--- LISTED RECORDS ---

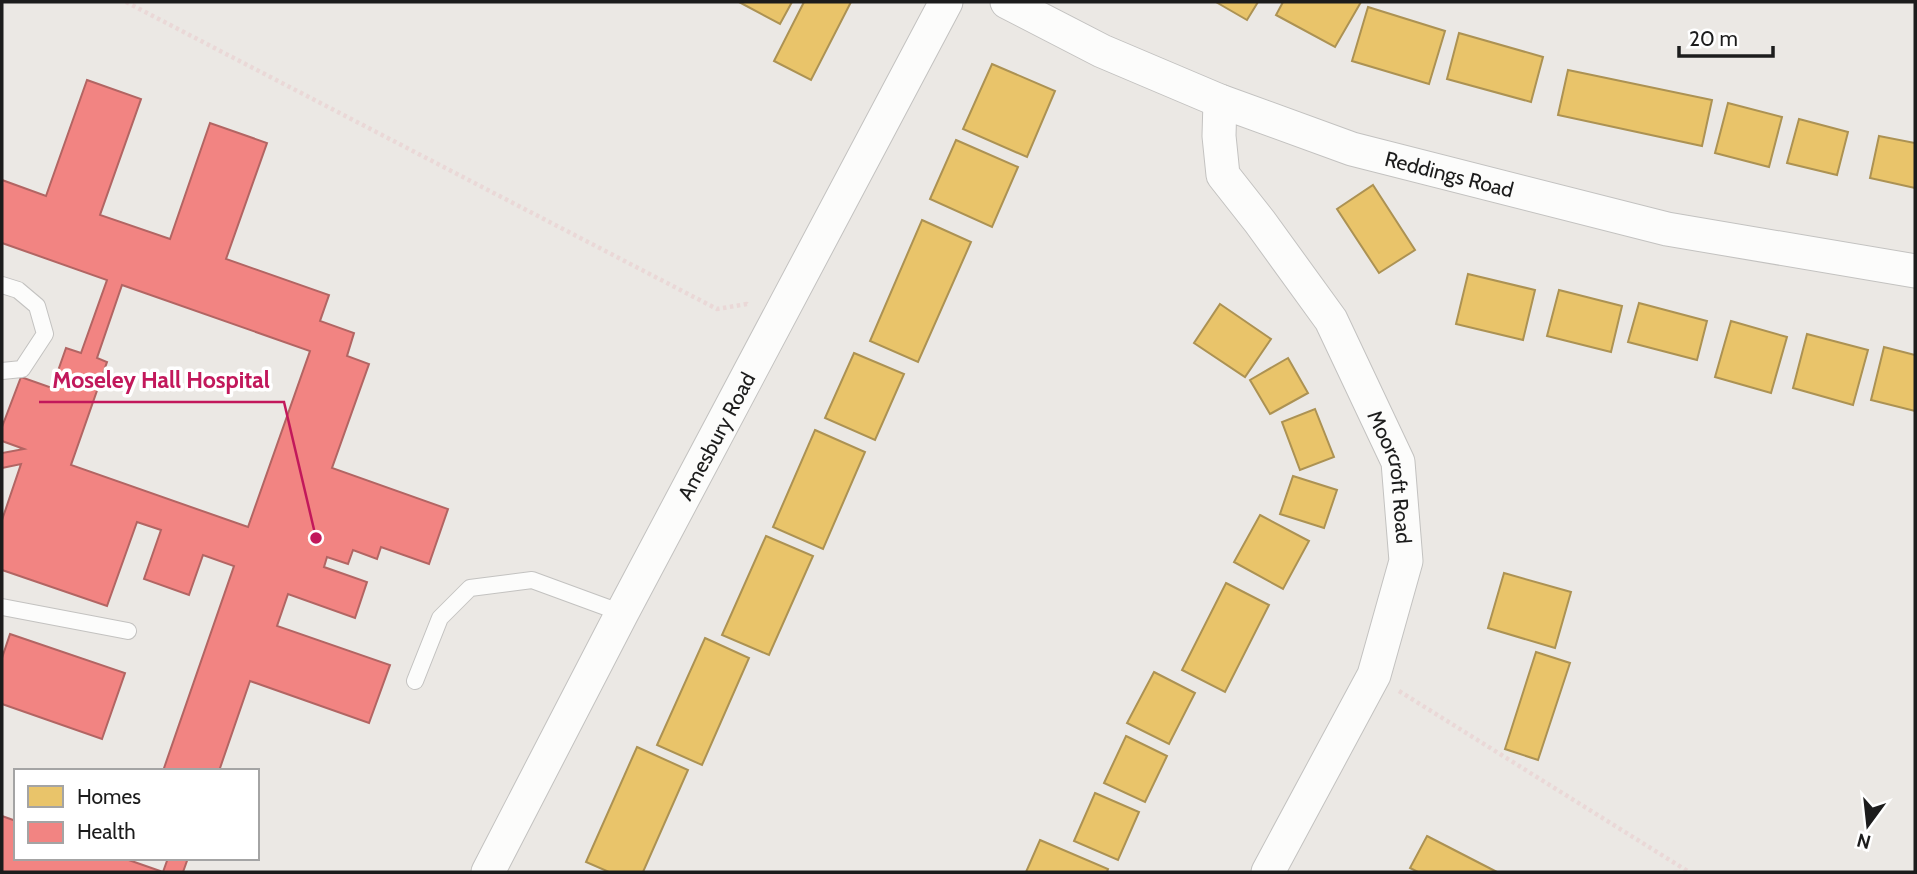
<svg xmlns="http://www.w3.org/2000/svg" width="1917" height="874" font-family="Cabin,sans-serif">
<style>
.homes{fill:#e9c46a;stroke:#ac9253;stroke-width:2}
.health{fill:#f28482;stroke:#b26563;stroke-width:2;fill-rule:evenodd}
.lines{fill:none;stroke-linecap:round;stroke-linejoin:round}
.service-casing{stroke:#c3c2c0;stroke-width:18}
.minor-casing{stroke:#c3c2c0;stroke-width:35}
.path{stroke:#ead8d7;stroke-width:4.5;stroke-dasharray:3.5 3.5;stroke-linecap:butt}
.service{stroke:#fcfcfb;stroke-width:16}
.minor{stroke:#fcfcfb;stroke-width:33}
.labels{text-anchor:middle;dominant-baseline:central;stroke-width:7;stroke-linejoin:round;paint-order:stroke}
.street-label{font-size:21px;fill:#1c1c1c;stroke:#fff}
.leader{fill:none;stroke:#c2185b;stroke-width:2.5}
.callout-dot{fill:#c2185b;stroke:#fff;stroke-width:2.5}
.callout-label{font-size:23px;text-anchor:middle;font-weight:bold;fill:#c2185b;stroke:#fff;stroke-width:7;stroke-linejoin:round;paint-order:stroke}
</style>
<rect width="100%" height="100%" fill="#ebe8e4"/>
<!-- homes -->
<g class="homes">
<path d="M739,2H792L780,24Z"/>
<path d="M804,2H851L811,80L774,61Z"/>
<path d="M1216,2H1258L1247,20Z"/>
<path d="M1283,2H1361L1335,47L1276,15Z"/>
<path d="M1368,7L1445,31L1429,84L1352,61Z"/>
<path d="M1459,33L1543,57L1531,102L1447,79Z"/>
<path d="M992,64L1055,91L1027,157L963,129Z"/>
<path d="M1568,70L1712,100L1702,146L1558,115Z"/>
<path d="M1728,103L1782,117L1769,167L1715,153Z"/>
<path d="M1799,119L1848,132L1837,175L1787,163Z"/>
<path d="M1879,136L1915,143V188L1870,178Z"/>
<path d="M956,140L1018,167L992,227L930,199Z"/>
<path d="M1373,185L1415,250L1379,273L1337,209Z"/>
<path d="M922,220L971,242L918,362L870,341Z"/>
<path d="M1468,274L1535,290L1523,340L1456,324Z"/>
<path d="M1559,290L1622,306L1611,352L1547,336Z"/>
<path d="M1639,303L1707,321L1697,360L1628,342Z"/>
<path d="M1220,304L1271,339L1245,377L1194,343Z"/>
<path d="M1731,321L1787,337L1771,393L1715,377Z"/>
<path d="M1807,334L1868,350L1853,405L1793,388Z"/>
<path d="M1884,347L1915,355V411L1871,400Z"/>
<path d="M854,353L904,374L875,440L825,418Z"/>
<path d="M1288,358L1308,393L1270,414L1250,380Z"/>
<path d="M1315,409L1334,457L1300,470L1282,422Z"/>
<path d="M815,430L865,452L823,549L773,527Z"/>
<path d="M1293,476L1337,490L1324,528L1280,514Z"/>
<path d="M1260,515L1309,541L1283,589L1234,562Z"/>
<path d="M766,536L813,556L769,655L722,635Z"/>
<path d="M1504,573L1571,592L1555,648L1488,628Z"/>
<path d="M1226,583L1269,605L1225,692L1182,670Z"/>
<path d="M705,638L749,658L702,765L657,745Z"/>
<path d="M1536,652L1570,663L1538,760L1505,749Z"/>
<path d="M1154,672L1195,693L1169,744L1127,723Z"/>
<path d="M1126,736L1167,756L1145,802L1104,783Z"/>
<path d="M637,747L688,770L643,872H609L586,862Z"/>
<path d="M1095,793L1139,812L1118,860L1074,841Z"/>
<path d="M1427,836L1497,872H1418L1410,868Z"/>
<path d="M1040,840L1108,869L1107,872H1026Z"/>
</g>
<!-- health -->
<g class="health">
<path d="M87,80L141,99L100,215L170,239L210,123L267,143L226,259L329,295L320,321L354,333L347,356L369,364L332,468L448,509L429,564L381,547L377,559L353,550L348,564L327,557L324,567L367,582L355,618L288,594L277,626L390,665L369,723L250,681L219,771H163L234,566L203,555L189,595L144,579L161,530L137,522L107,606L2,570V520L21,464L2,468V453L24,449L2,441V427L21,377L52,388L66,348L81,353L107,280L2,243V180L46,196ZM122,285L310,351L248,527L71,465L107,362L97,358Z"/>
<path d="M10,634L125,673L102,739L2,704V658Z"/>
<path d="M2,816L16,821V858H123L163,872H2Z"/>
<path d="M168,858H188L183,872H163Z"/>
</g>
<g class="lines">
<!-- service casing -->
<g class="service-casing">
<g id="service">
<path d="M2,285L18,290L37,306L45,334L22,369L2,371"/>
<path d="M2,607L128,631"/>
<path d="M415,681L440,618L470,588L532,580L622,613"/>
</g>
</g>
<!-- minor casing -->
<g class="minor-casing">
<g id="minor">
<path id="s1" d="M1007,2L1102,51L1220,101L1352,149L1667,229L1915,271"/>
<path id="s2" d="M1220,101L1219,136L1223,175L1260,222L1331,320L1398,462L1406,561L1374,675L1268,872"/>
<path id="s3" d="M488,872L622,613L946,2"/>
</g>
</g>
<!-- path -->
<g class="path">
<path d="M126,2L717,309L747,304L749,306"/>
<path d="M1399,691L1689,872"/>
</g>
<!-- service -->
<use href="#service" class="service"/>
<!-- minor -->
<use href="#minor" class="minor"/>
</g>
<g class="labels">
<!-- street labels -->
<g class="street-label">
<text stroke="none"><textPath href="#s1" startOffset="476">Reddings Road</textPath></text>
<text stroke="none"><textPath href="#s3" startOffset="492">Amesbury Road</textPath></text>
<text stroke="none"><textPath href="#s2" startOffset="425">Moorcroft Road</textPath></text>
</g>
</g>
<!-- callouts -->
<path class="leader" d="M316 538L284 402H39"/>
<circle class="callout-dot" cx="316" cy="538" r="7"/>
<g class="callout-label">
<text x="161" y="388">Moseley Hall Hospital</text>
</g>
<!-- border -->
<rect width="1917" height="874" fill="none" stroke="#1c1c1c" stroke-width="7"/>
<!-- legend -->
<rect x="14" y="769" width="245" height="91" fill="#ffffff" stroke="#a4a4a4" stroke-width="2"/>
<rect x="28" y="786" width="35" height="21" fill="#e9c46a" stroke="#a4a4a4" stroke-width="2"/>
<text x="77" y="804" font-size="21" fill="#1c1c1c">Homes</text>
<rect x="28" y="822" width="35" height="21" fill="#f28482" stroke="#a4a4a4" stroke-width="2"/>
<text x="77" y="839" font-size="21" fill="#1c1c1c">Health</text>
<!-- north arrow -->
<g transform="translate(1868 825) rotate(195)" stroke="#ffffff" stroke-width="5" paint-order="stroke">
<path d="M0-5L12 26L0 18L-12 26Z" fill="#1c1c1c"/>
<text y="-10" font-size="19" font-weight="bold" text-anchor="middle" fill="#1c1c1c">N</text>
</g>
<!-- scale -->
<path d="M1679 46v10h94v-10" fill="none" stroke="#1c1c1c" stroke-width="3.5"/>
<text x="1689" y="46" font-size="21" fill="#1c1c1c" stroke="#ffffff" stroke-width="5" paint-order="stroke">20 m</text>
</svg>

---

▸ **ABOUT THIS TASK**
Pull each line containing the word "lines" out of the data above.

▸ **TASK OUTPUT**
.lines{fill:none;stroke-linecap:round;stroke-linejoin:round}
<g class="lines">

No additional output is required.